Beethoven’s Third Symphony represents a quantum leap within the composer’s oeuvre as it does in the history of music in general. The sheer size of the work—almost twice the length of the average 18th-century symphony—was a novelty, to say nothing of what amounted to a true revolution in musical technique and, even more importantly, in musical expression.

Music had never before expressed the idea of struggle in such a striking way.  Beethoven's encroaching deafness is surely part of the reason why that idea took center stage in the composer's thinking at the time, and it is fair to assume that his physical affliction had more than a little to do with the spectacular change that Beethoven’s style underwent in what would eventually be called his “heroic” period.  Yet in the case of the Third Symphony, the personal crisis was compounded by the dramatic political events of the day, and in particular by Beethoven’s ambivalent relationship with the leading political figure of the era—Napoleon Bonaparte.

Beethoven was at the impressionable age of 18 when the French Revolution broke out, and his letters from the 1790s attest to his support of the republican cause.  Like many intellectuals of his time, he was fascinated by the reforms Napoleon introduced as First Consul.  At the same time, he despised tyranny in all its forms, and when Napoleon crowned himself Emperor, he felt that the ideals of the revolution had been betrayed.  He had planned to dedicate his new symphony to Bonaparte, but, according to the well-known story, he flew into a wild rage when he heard the news of the coronation.  He tore up the title page, replacing the dedication with a new inscription that was more impersonal but also more universal:  Sinfonia Eroica, composta per festeggiare il Sovvenire di un grand Uomo, or “Heroic Symphony, composed to celebrate the memory of a great man.”

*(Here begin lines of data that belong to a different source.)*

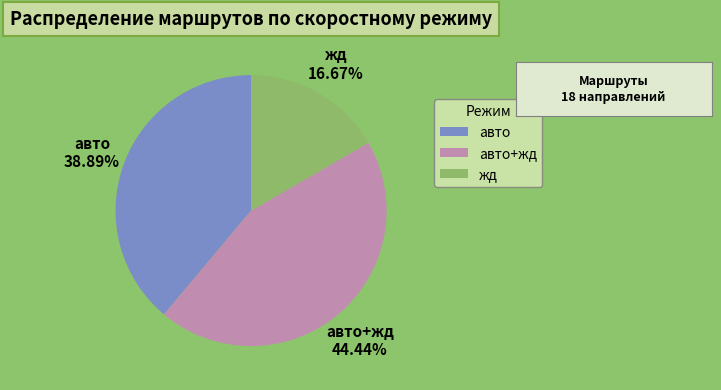

Count the number of slices in the pie.

3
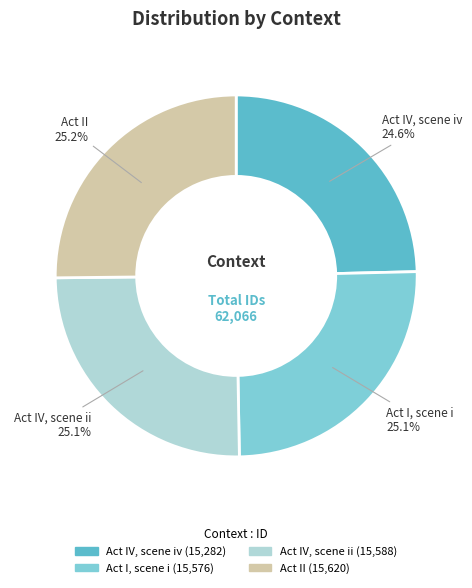

What is the ratio of the value at Act I, scene i to the value at Act IV, scene ii?

1.0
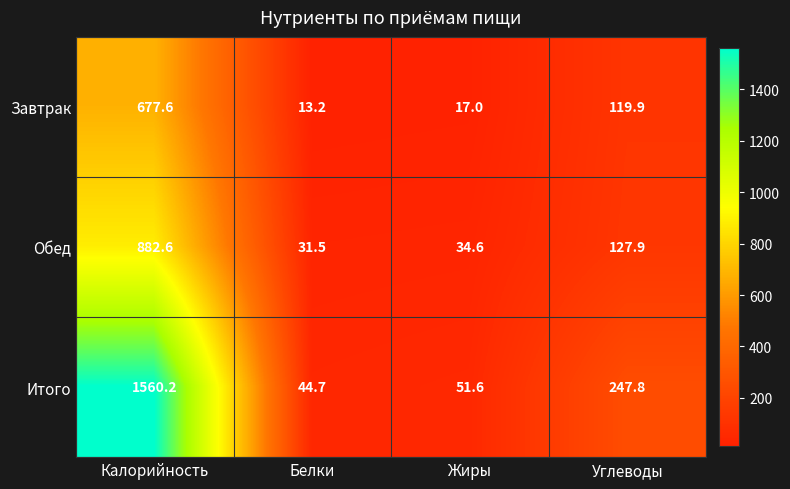

What is the difference between the second highest and minimum values in the Итого series?

203.1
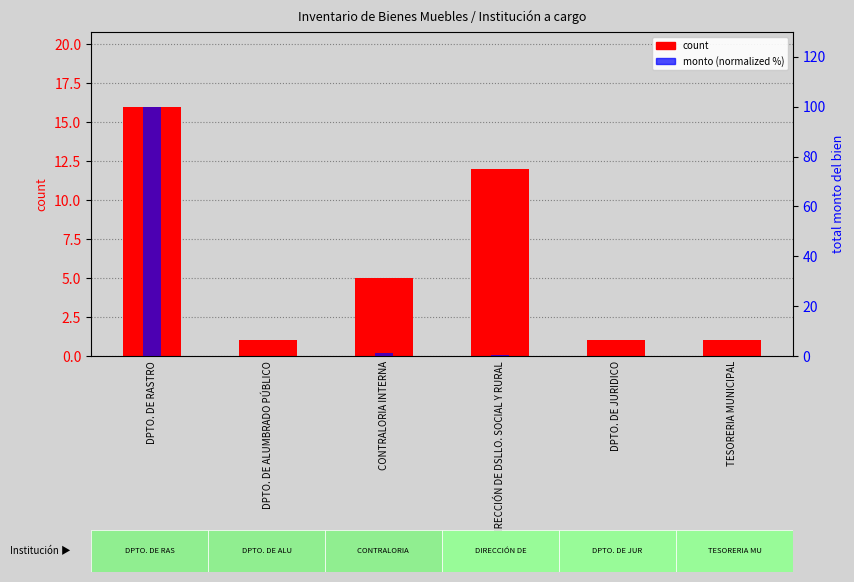

What is the label of the 4th bar from the right?

CONTRALORIA INTERNA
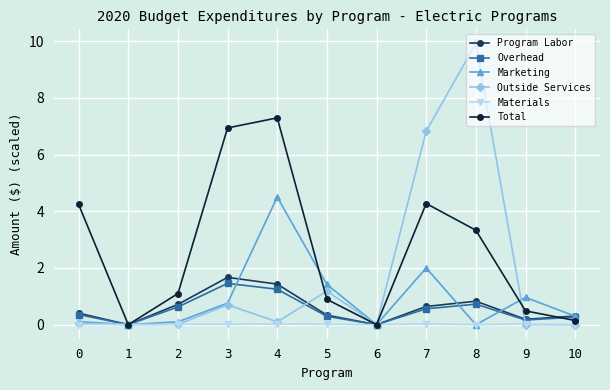

Does the chart display data point markers on the line(s)?

Yes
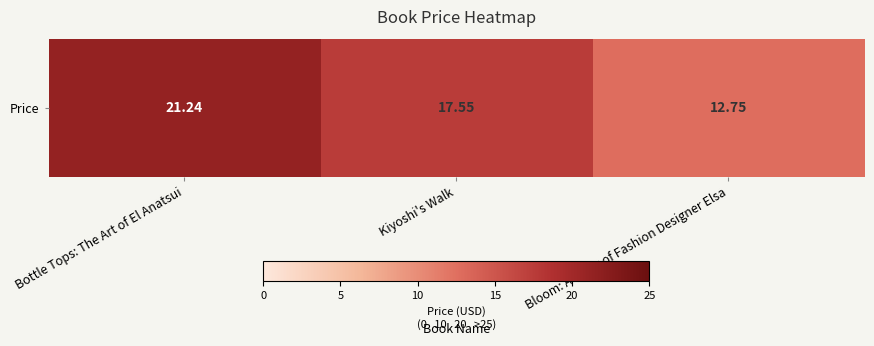

Which category has the lowest value across all series?

Bloom: A Story of Fashion Designer Elsa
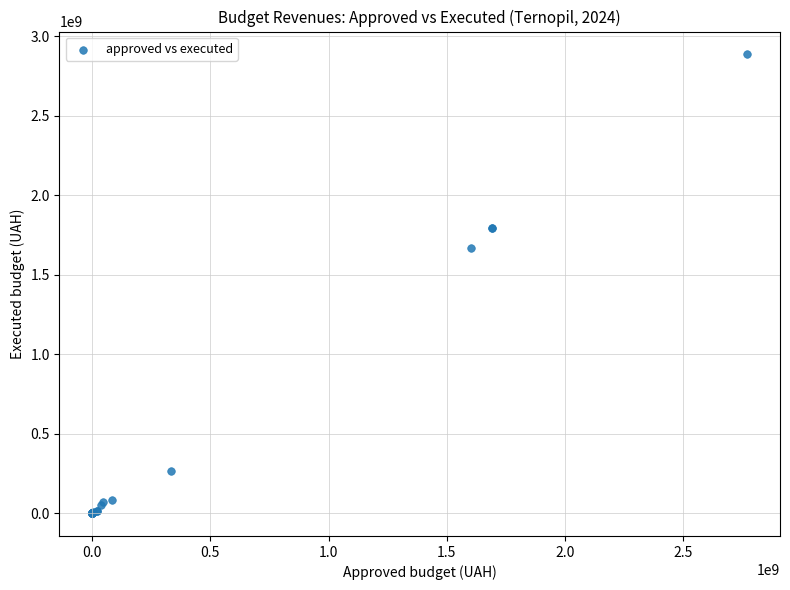

What Y value in the scatter plot is closest to 1442407763?

1665003972.4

The Third Symphony proceeds from intense drama to the final victory.  The opening “Allegro con brio” is Beethoven’s longest symphony movement aside from the finale of the Ninth.  In it, some of the basic procedures of Classical sonata form (presentation and transformation of themes; traversal of various keys before a return to the initial tonality) are carried to a point where they take on an entirely new meaning:  they become elements of a drama of unprecedented intensity.  The themes are shorter than in most earlier symphonies and more open-ended, lending themselves particularly well to modifications of various sorts.  It is by transforming, dismembering and reintegrating his motifs that Beethoven expresses the idea of struggle that is so unmistakably present throughout this movement.  

The second movement bears the title Marcia funebre (“Funeral March”).  The music begins softly and rises to a powerful, dramatic climax.  After some extensive contrapuntal development in the middle of the movement, the main theme’s final return is interrupted by rests after every three or four notes, as if the violins were so overcome by grief that they could barely play the melody.

In the third and fourth movements, Beethoven managed to ease the feeling of tragedy without letting the tension subside.  The third-movement Scherzo begins with two notes repeated in an undertone that evolve into a theme only gradually.  In the somewhat more relaxed Trio, the three horns take center stage.  

The main theme of the last movement appears in no fewer than four of Beethoven's compositions.  We first hear it in a simple contra-dance for orchestra, then in the last movement of the ballet The Creatures of Prometheus (both in 1800-01), followed by the Variations for Piano, Op. 35 (1802), and lastly, in the Third Symphony.  The elaborate set of variations in the “Eroica” finale are integrated into a single, continuous musical progression.  There is a minor-key variation with a distinct Hungarian flavor, and another one that turns the contra-dance theme into a slow aria.  An enormous crescendo leads to the short Presto section that ends the symphony.